Spanien:Separatisten mit russischer Hilfe

Das höchste Gericht ermittelt gegen Agenten des Moskauer Militärgeheimdienstes, die offenbar im Konflikt mit Katalonien mitmischten.

Von Thomas Urban, Madrid

Spaniens Nationaler Gerichtshof, die Audiencia Nacional in Madrid, ermittelt gegen den russischen Militärgeheimdienst GRU. Es geht um Unterstützung radikaler Gruppen in der katalanischen Unabhängigkeitsbewegung. Nach einem Bericht der linksliberalen Tageszeitung El País hat der spanische Geheimdienst GRU-Offiziere bei Reisen nach Barcelona beschattet und eindeutig identifiziert. Ziel der Russen sei es, die innenpolitischen Spannungen in Spanien zu verschärfen, um so das Land zu destabilisieren. Madrider Kommentatoren gehen davon aus, dass die sozialistische Regierung unter Pedro Sánchez die Informationen gezielt an die ihr nahestehende Zeitung weitergegeben habe. Nach dem illegalen katalanischen Unabhängigkeitsreferendum vom 1. Oktober 2017 hatte bereits die damalige Regierung unter dem Konservativen Mariano Rajoy auf die russische Einmischung im Katalonienkonflikt hingewiesen. Auch Erkenntnisse des Bundesnachrichtendienstes (BND) hätten dies bestätigt.

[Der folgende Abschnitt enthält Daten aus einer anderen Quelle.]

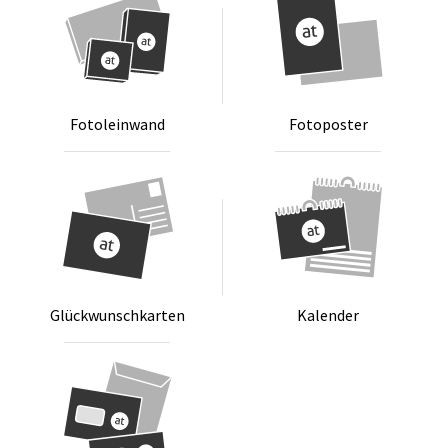
Fo­to­lein­wand
Fo­to­pos­ter
Glück­wunsch­kar­ten
Ka­len­der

El País zufolge konnten die spanischen Ermittler Verbindungen des GRU nachweisen sowohl zu Aktivisten der linksnationalistischen Gruppierung CDR, als auch in das Umfeld des nach Belgien geflohenen früheren katalanischen Regionalpräsidenten Carles Puigdemont. Im September hatte die Polizei vier CDR-Mitglieder festgenommen, ihnen wird vorgeworfen, an Straßenschlachten und Blockaden teilgenommen und außerdem Sprengstoff gehortet zu haben. Eine der Kontaktpersonen in der damaligen Führung in Barcelona soll ein Experte für Auslandsbeziehungen gewesen sein. Er soll Puigdemont Ende Oktober 2017 dazu gebracht haben, wegen der politisch verfahrenen Situation anstatt vorgezogener Regionalwahlen - was die Vernunft geboten hätte - die Unabhängigkeit auszurufen, was den Konflikt zwischen Barcelona und Madrid weiter verschärft hat. Wegen seines großen Einflusses auf Puigdemont und seiner mutmaßlichen Verbindungen nach Russland werde der Berater "Puigdemonts Rasputin" genannt.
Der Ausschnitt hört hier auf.